5.3. Follow-Up Post-LT

Patients should be followed up in their own centres when necessary, although we strongly encourage avoiding hospital visits for routine control visits and recommend online consultation via telemedicine. Probably, this will continue also later on, in the postpandemic scenario, especially for patients with reasonable established maintenance, where they could feel more comfortable in avoiding in-person visits with healthcare professionals [70].

However, remote consultation is not sufficient for patients with evidence of posttransplant complications, who therefore should attend in-person clinic and standard visits with the transplant staff. Symptoms such as fever, cough, and dyspnoea could be an early alarm for COVID-19; therefore, screening in accordance with the national/local protocol is recommended to intervene as early as possible [71].

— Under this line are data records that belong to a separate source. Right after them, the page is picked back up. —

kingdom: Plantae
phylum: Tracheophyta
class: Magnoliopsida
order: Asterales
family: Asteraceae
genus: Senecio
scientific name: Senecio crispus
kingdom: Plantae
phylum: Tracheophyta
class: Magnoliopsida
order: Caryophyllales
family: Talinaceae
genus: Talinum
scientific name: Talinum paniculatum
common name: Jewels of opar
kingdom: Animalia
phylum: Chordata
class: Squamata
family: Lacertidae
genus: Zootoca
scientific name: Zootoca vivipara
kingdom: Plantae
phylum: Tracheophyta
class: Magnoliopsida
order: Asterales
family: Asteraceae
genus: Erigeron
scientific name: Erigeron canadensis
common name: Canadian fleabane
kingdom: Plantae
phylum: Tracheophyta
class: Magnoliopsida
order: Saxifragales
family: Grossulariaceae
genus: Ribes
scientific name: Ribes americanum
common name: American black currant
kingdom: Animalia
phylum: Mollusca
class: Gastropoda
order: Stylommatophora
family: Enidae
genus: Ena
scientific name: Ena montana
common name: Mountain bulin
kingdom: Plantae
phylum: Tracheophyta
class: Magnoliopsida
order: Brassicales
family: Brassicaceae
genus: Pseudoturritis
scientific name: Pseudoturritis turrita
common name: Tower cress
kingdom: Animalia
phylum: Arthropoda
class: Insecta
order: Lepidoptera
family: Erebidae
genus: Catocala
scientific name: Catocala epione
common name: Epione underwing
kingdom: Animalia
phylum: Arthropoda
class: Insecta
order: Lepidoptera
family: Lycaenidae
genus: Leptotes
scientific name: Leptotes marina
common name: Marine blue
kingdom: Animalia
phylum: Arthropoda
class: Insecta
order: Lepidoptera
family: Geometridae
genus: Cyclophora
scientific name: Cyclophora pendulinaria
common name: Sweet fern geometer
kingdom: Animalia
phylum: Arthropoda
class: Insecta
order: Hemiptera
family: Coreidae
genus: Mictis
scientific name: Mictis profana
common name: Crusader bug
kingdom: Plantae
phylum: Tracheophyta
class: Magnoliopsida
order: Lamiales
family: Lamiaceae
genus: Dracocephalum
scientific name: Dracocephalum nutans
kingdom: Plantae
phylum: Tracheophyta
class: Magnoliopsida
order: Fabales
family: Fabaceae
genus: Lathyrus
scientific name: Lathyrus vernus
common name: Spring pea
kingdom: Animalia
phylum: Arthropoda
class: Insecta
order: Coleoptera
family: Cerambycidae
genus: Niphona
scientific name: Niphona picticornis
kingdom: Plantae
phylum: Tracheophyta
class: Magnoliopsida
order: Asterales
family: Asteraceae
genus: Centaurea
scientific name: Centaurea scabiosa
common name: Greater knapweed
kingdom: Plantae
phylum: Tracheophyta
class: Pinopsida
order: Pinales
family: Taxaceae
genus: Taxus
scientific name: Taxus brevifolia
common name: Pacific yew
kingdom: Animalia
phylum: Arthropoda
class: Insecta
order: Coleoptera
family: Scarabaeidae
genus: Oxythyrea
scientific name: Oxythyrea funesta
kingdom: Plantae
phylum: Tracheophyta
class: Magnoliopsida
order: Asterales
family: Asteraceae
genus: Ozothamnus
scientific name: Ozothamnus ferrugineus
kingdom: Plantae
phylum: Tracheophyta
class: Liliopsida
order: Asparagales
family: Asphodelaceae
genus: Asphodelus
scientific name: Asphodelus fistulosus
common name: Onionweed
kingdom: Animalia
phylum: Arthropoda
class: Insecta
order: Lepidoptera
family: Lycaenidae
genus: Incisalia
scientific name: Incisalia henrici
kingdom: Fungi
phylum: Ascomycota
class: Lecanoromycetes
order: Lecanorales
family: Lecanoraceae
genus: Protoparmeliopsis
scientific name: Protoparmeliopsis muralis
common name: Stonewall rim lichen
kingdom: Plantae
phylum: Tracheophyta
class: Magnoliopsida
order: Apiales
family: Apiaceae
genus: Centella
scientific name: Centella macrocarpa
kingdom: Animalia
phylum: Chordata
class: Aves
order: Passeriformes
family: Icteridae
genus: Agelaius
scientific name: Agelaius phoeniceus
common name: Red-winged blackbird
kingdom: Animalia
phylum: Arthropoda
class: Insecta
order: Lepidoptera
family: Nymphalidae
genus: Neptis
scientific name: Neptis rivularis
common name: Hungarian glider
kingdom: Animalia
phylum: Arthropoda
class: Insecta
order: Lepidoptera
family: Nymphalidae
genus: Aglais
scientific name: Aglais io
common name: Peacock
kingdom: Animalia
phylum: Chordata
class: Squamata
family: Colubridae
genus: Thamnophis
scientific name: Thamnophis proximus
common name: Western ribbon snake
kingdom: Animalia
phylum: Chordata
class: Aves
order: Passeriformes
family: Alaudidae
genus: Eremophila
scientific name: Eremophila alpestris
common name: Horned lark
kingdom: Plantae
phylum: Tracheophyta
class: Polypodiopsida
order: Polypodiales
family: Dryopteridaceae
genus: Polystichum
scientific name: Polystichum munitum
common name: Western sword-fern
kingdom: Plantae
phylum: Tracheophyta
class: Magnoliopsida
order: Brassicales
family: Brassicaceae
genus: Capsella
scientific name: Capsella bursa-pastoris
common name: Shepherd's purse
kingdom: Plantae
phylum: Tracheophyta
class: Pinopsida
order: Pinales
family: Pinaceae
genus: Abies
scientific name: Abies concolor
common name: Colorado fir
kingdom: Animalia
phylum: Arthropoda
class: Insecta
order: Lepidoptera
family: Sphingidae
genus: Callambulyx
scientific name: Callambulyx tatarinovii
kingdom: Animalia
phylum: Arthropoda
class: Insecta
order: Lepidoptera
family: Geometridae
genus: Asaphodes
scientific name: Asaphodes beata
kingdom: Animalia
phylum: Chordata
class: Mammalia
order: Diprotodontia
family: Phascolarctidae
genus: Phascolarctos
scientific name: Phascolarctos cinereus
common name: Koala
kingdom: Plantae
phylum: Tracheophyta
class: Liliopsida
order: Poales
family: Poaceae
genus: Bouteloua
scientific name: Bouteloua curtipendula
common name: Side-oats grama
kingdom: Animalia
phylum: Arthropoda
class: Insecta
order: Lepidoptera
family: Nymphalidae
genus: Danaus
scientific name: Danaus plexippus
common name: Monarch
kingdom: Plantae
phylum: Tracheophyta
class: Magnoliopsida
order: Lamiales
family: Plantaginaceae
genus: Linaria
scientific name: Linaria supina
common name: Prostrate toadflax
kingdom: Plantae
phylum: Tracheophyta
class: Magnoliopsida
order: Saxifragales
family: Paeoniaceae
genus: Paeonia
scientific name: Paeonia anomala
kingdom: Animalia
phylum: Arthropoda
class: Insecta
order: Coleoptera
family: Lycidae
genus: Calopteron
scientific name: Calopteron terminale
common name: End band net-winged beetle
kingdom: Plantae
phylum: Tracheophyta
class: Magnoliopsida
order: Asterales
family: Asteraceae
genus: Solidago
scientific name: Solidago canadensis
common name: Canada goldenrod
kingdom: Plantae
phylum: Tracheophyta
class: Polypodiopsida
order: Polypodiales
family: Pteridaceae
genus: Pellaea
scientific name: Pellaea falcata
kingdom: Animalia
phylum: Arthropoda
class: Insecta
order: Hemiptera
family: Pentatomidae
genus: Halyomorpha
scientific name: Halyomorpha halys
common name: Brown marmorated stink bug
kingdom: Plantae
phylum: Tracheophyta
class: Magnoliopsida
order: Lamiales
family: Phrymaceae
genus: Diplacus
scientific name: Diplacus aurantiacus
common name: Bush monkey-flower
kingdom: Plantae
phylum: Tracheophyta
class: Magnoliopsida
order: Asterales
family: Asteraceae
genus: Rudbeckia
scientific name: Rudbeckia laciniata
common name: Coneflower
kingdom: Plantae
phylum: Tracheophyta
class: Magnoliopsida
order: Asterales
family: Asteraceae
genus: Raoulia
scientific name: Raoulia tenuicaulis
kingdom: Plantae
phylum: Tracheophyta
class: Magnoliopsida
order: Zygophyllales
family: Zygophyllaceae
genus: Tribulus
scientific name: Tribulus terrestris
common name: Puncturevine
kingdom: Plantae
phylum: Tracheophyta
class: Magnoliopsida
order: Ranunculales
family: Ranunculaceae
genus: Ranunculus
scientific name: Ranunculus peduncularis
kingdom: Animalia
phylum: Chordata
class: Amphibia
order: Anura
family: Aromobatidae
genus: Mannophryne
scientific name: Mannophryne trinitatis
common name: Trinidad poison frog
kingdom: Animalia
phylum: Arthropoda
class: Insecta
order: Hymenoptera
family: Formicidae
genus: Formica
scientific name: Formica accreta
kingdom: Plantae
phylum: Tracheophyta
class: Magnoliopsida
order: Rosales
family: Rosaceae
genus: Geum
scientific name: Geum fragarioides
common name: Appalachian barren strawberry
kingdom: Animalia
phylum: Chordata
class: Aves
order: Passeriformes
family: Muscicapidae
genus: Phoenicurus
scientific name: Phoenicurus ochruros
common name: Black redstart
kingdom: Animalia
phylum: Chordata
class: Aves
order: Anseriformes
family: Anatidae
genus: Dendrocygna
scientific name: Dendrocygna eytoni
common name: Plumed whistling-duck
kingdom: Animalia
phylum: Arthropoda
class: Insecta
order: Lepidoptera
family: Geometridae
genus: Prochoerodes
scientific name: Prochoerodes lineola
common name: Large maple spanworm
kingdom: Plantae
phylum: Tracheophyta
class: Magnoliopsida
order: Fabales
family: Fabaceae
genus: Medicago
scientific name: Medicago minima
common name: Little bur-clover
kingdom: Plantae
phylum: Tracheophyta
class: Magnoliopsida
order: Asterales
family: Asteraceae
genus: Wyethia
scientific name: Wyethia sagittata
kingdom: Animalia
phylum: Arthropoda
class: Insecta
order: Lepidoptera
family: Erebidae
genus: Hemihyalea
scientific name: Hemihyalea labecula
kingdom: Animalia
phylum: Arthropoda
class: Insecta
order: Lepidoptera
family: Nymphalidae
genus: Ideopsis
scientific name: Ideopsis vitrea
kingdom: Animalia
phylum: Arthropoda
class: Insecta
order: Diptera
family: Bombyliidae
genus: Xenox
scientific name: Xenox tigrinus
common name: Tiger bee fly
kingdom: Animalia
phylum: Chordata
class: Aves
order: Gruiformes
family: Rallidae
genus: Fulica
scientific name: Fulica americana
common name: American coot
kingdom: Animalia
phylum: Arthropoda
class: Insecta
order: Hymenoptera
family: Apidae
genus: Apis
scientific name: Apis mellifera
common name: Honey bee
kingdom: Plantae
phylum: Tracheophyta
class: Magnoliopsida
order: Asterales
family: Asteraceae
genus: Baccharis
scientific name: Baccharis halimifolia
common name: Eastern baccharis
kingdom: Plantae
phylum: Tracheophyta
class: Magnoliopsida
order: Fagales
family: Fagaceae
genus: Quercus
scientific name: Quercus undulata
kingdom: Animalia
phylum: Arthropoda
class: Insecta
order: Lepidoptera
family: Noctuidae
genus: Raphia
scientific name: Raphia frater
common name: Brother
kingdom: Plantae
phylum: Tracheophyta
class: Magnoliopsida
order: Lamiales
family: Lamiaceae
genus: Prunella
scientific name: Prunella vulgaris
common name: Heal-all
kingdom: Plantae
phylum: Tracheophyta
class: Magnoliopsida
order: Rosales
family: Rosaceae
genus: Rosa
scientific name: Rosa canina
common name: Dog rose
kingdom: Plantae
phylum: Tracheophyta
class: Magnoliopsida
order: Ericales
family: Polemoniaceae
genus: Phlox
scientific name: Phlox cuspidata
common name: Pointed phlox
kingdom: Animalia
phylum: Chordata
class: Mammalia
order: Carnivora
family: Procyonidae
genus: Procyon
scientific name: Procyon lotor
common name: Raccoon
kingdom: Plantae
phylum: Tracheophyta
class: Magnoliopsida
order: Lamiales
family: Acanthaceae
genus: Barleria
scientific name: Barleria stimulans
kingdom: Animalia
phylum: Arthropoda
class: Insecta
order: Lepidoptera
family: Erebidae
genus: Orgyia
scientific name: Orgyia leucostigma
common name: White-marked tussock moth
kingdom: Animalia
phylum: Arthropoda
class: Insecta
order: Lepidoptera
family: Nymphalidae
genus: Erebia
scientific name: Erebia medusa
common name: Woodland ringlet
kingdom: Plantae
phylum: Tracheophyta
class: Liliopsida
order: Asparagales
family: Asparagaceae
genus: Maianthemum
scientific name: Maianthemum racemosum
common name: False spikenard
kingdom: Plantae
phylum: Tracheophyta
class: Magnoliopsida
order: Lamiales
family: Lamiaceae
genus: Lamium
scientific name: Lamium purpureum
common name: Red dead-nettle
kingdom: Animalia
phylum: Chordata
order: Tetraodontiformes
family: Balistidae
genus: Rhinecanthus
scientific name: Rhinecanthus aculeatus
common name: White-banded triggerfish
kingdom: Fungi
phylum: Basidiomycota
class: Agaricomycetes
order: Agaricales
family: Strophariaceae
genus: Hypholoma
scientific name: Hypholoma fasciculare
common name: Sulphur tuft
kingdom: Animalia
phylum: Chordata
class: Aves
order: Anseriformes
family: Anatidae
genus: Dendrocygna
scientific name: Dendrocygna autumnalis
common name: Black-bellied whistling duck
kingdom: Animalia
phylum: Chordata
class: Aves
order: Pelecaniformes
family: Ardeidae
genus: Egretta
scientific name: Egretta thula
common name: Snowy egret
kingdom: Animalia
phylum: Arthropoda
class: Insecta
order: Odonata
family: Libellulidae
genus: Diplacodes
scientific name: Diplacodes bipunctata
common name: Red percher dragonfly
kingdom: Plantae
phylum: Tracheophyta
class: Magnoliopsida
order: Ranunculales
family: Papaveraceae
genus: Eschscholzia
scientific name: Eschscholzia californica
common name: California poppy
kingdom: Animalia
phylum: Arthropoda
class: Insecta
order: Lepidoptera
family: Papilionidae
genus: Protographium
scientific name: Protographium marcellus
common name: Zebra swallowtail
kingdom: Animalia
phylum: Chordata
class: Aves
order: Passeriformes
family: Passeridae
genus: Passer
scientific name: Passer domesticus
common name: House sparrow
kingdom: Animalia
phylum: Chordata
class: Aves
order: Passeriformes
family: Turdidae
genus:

Finally, LT recipients and candidates should be considered a high priority for vaccination strategies: surgery per se is associated with worse outcomes [2, 72], and often the underlying comorbidities of end-stage liver disease patients represent additional risk factors for higher mortality.

6. Conclusion

LT relies on an appropriate imaging method for its success; during the COVID-19 pandemic, it has been demonstrated that early signs of SARS-CoV-2 infection could be only detected by means of chest CT and that other screening modalities are less accurate. The increasing impact of radiology to limit the virus spread, joint to the early management of the disease complications, reinforces the need for a multidisciplinary approach in LT candidates and recipients; these frail patients benefit from close radiological monitoring. In consideration also of the necessity to reduce in-person visits and follow-up, it is possible that new routine exams will be performed aiming to early capture post-LT complications. This will also be applied to LT candidates or living donors to limit their hospital access but in this way provide a comprehensive view of the medical conditions and surgical anatomy.


CAP:Controlled attenuation parameter
COVID-19:Coronavirus Disease 2019
CT:Computed tomography
ICU:Intensive care unit
LS:Liver stiffness
LT:Liver transplant
MRI:Magnetic resonance imaging
pSWE:Point shear wave elastography
RT-PCR:Reverse transcriptase-polymerase chain reaction
SARS-CoV-2:Severe Acute Respiratory Syndrome Coronavirus-type 2
SWE:Shear wave elastography
TE:Transient elastography

Data Availability

The data supporting this review have been provided throughout the text.

Conflicts of Interest

The authors declare no conflict of interest with relevance to the present manuscript.